The train was running along an embankment. A little below us you could see the roofs of the houses stretching on and on, the little red roofs where the bombs are going to drop, a bit lighted up at this moment because a ray of sunshine was catching them. Funny how we keep on thinking about bombs. Of course there’s no question that it’s coming soon. You can tell how close it is by the cheer-up stuff they’re talking about it in the newspaper. I was reading a piece in the News Chronicle the other day where it said that bombing planes can’t do any damage nowadays. The anti-aircraft guns have got so good that the bomber has to stay at twenty thousand feet. The chap thinks, you notice, that if an aeroplane’s high enough the bombs don’t reach the ground. Or more likely what he really meant was that they’ll miss Woolwich Arsenal and only hit places like Ellesmere Road.

But taking it by and large, I thought, it’s not so bad to be fat. One thing about a fat man is that he’s always popular. There’s really no kind of company, from bookies to bishops, where a fat man doesn’t fit in and feel at home. As for women, fat men have more luck with them than people seem to think. It’s all bunk to imagine, as some people do, that a woman looks on a fat man as just a joke. The truth is that a woman doesn’t look on any man as a joke if he can kid her that he’s in love with her.

Mind you, I haven’t always been fat. I’ve been fat for eight or nine years, and I suppose I’ve developed most of the characteristics. But it’s also a fact that internally, mentally, I’m not altogether fat. No! Don’t mistake me. I’m not trying to put myself over as a kind of tender flower, the aching heart behind the smiling face and so forth. You couldn’t get on in the insurance business if you were anything like that. I’m vulgar, I’m insensitive, and I fit in with my environment. So long as anywhere in the world things are being sold on commission and livings are picked up by sheer brass and lack of finer feelings, chaps like me will be doing it. In almost all circumstances I’d manage to make a living—always a living and never a fortune—and even in war, revolution, plague, and famine I’d back myself to stay alive longer than most people. I’m that type. But also I’ve got something else inside me, chiefly a hangover from the past. I’ll tell you about that later. I’m fat, but I’m thin inside. Has it ever struck you that there’s a thin man inside every fat man, just as they say there’s a statue inside every block of stone?

The chap who’d borrowed my matches was having a good pick at his teeth over the Express.

‘Legs case don’t seem to get much forrader,’ he said.

‘They’ll never get ’im,’ said the other. ‘’Ow could you identify a pair of legs? They’re all the bleeding same, aren’t they?’

‘Might trace ’im through the piece of paper ’e wrapped ’em up in,’ said the first.

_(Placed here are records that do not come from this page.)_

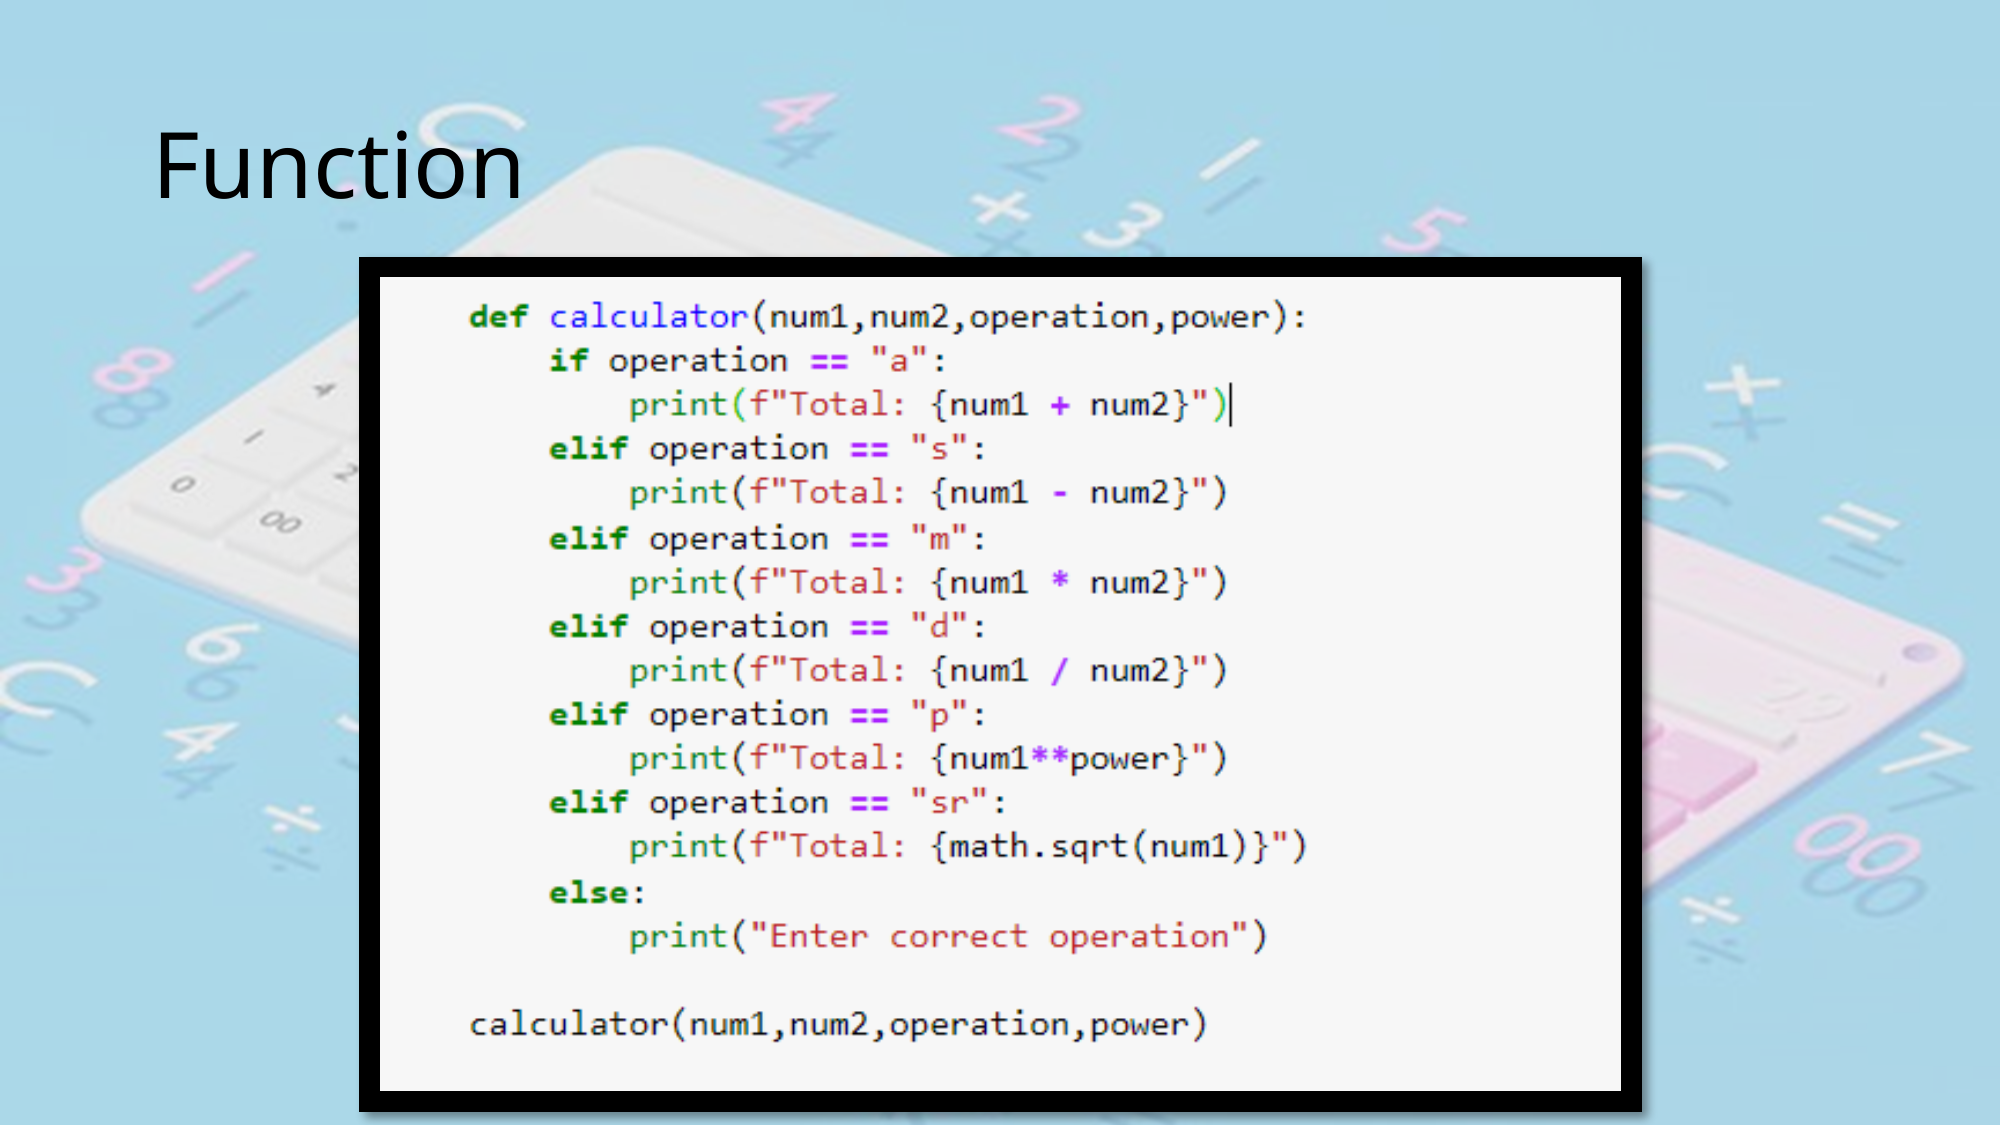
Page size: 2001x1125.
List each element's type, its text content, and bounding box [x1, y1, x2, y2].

title Function [137, 59, 1863, 278]
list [379, 277, 1621, 1091]
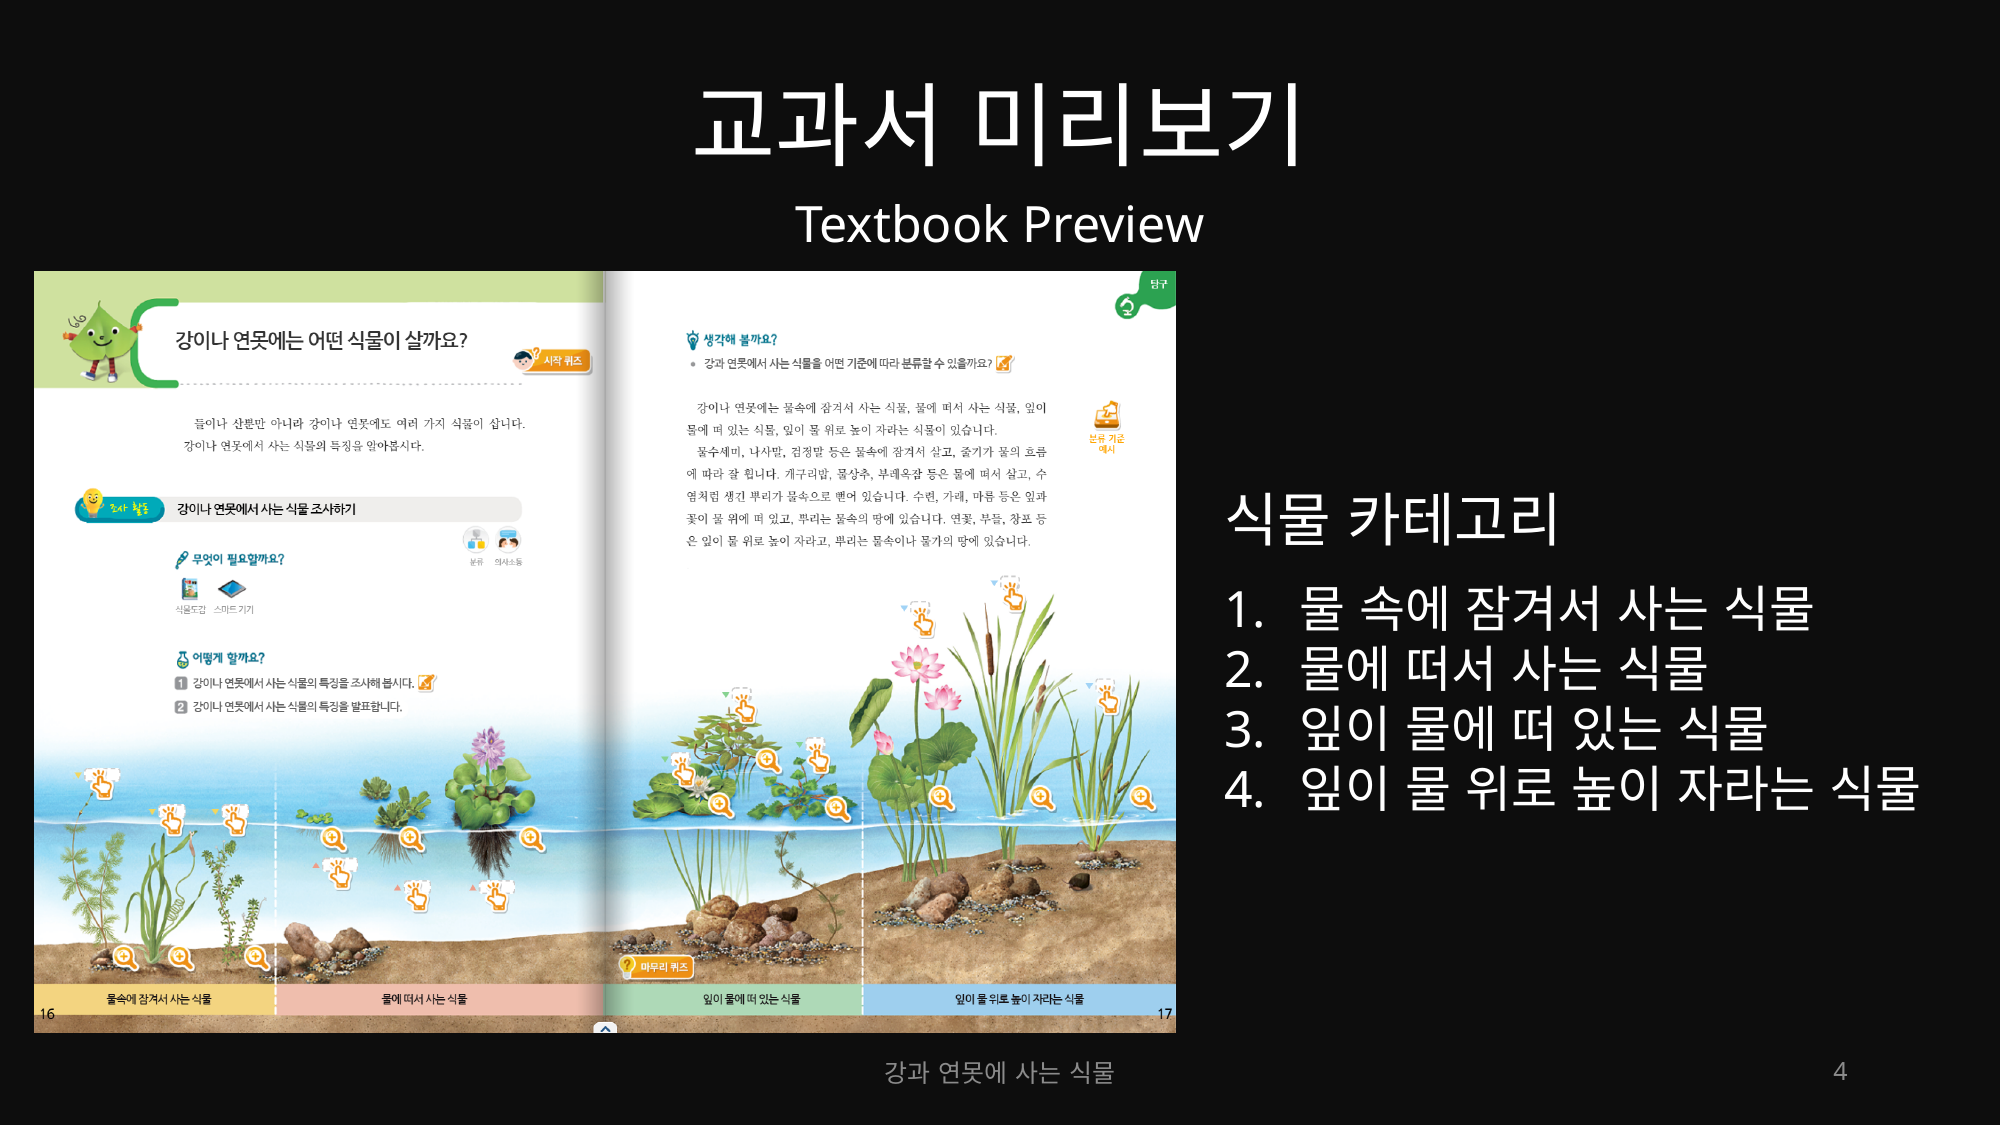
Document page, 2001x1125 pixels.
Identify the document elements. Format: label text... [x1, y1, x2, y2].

picture [34, 271, 1176, 1033]
text_box 식물 카테고리 물 속에 잠겨서 사는 식물 물에 떠서 사는 식물 잎이 물에 떠 있는 식물 잎이 물 위로 높이 자라는 식물 [1209, 475, 1937, 825]
footer 강과 연못에 사는 식물 [662, 1042, 1338, 1103]
text_box Textbook Preview [780, 185, 1220, 261]
title 교과서 미리보기 [137, 21, 1863, 239]
slide_number 4 [1412, 1042, 1863, 1103]
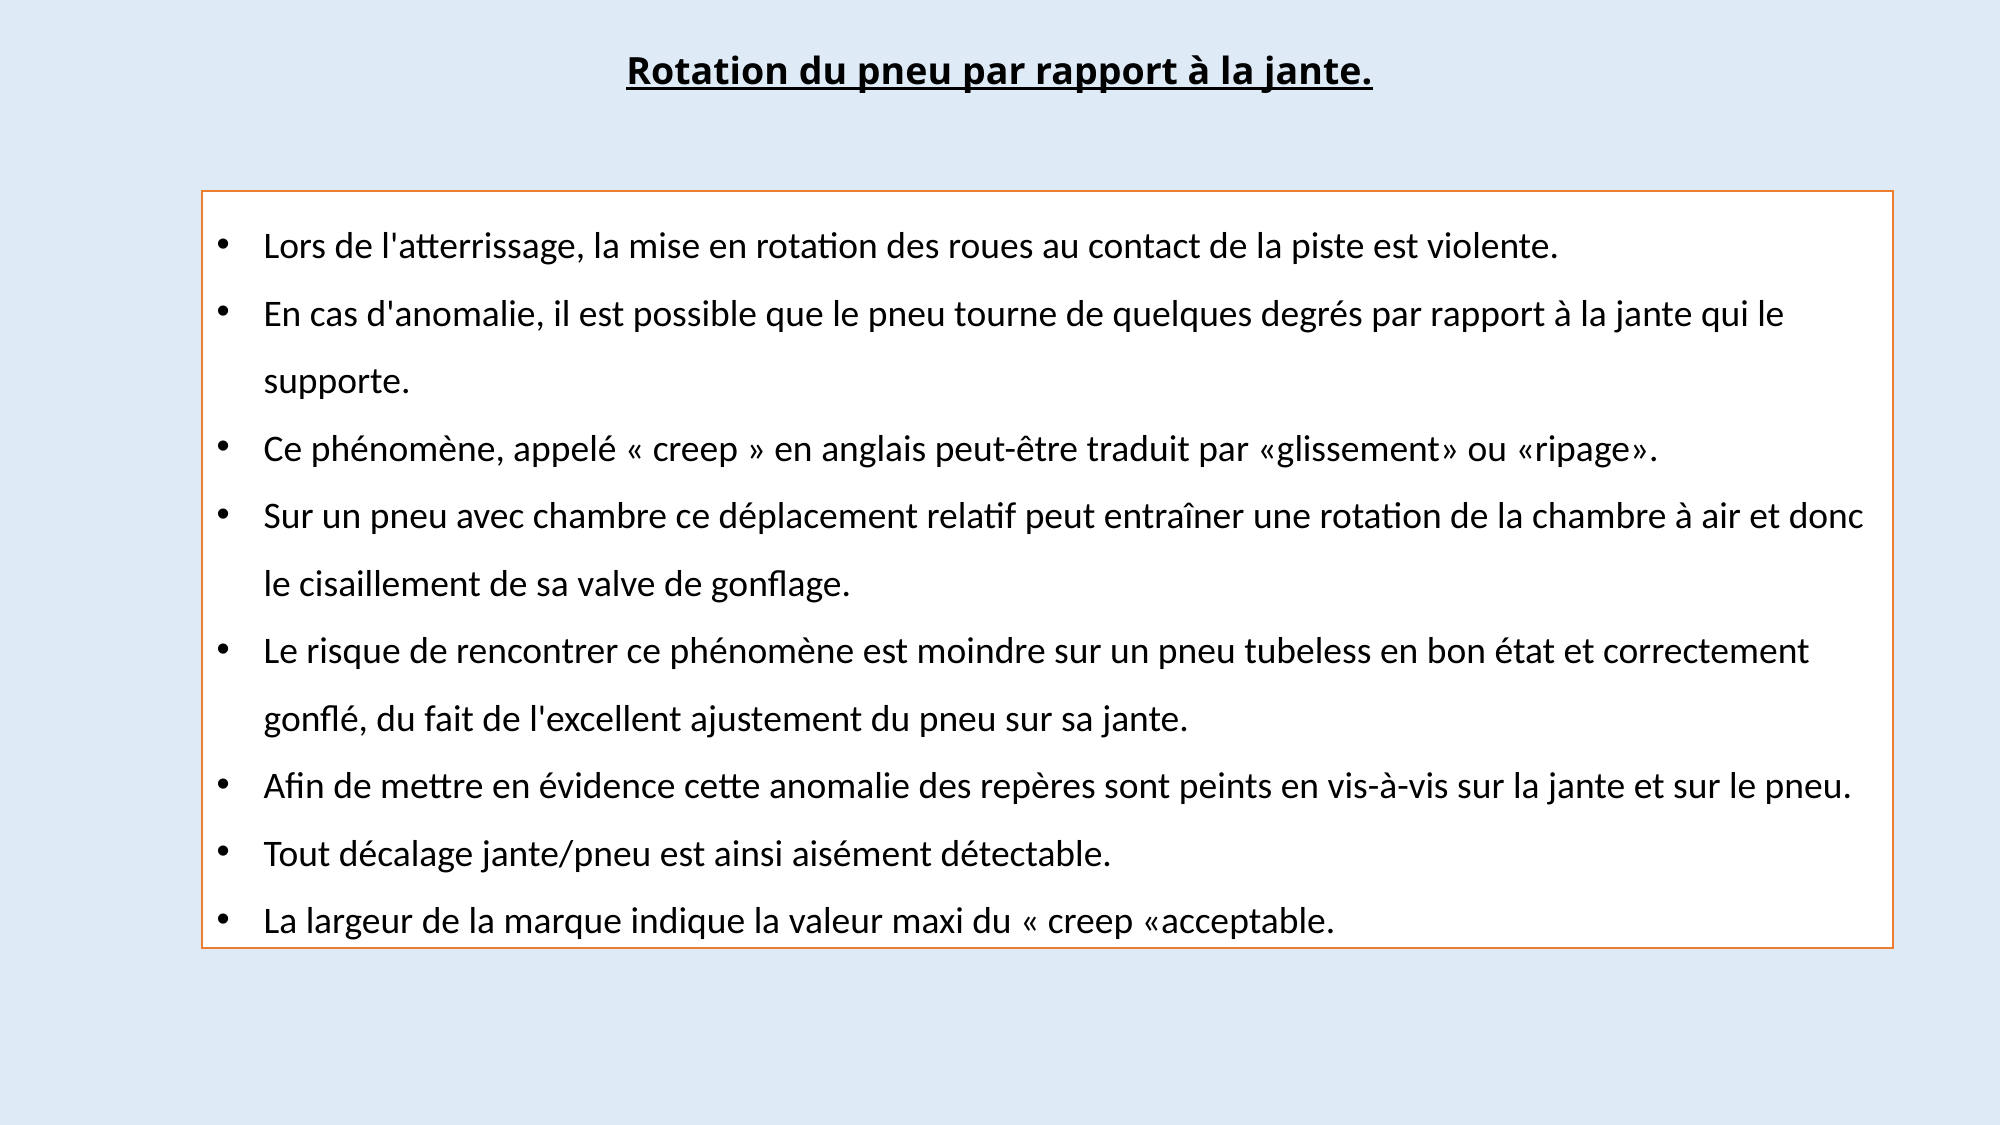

Down below you could see the roofs of the houses stretching on and on, twisting this way and that with the streets, but stretching on and on, like an enormous plain that you could have ridden over. Whichever way you cross London it’s twenty miles of houses almost without a break. Christ! how can the bombers miss us when they come? We’re just one great big bull’s-eye. And no warning, probably. Because who’s going to be such a bloody fool as to declare war nowadays? If I was Hitler I’d send my bombers across in the middle of a disarmament conference. Some quiet morning, when the clerks are streaming across London Bridge, and the canary’s singing, and the old woman’s pegging the bloomers on the line—zoom, whizz, plonk! Houses going up into the air, bloomers soaked with blood, canary singing on above the corpses.

Seems a pity somehow, I thought. I looked at the great sea of roofs stretching on and on. Miles and miles of streets, fried-fish shops, tin chapels, picture houses, little printing-shops up back alleys, factories, blocks of flats, whelk stalls, dairies, power stations—on and on and on. Enormous! And the peacefulness of it! Like a great wilderness with no wild beasts. No guns firing, nobody chucking pineapples, nobody beating anybody else up with a rubber truncheon. If you come to think of it, in the whole of England at this moment there probably isn’t a single bedroom window from which anyone’s firing a machine-gun.

But how about five years from now? Or two years? Or one year?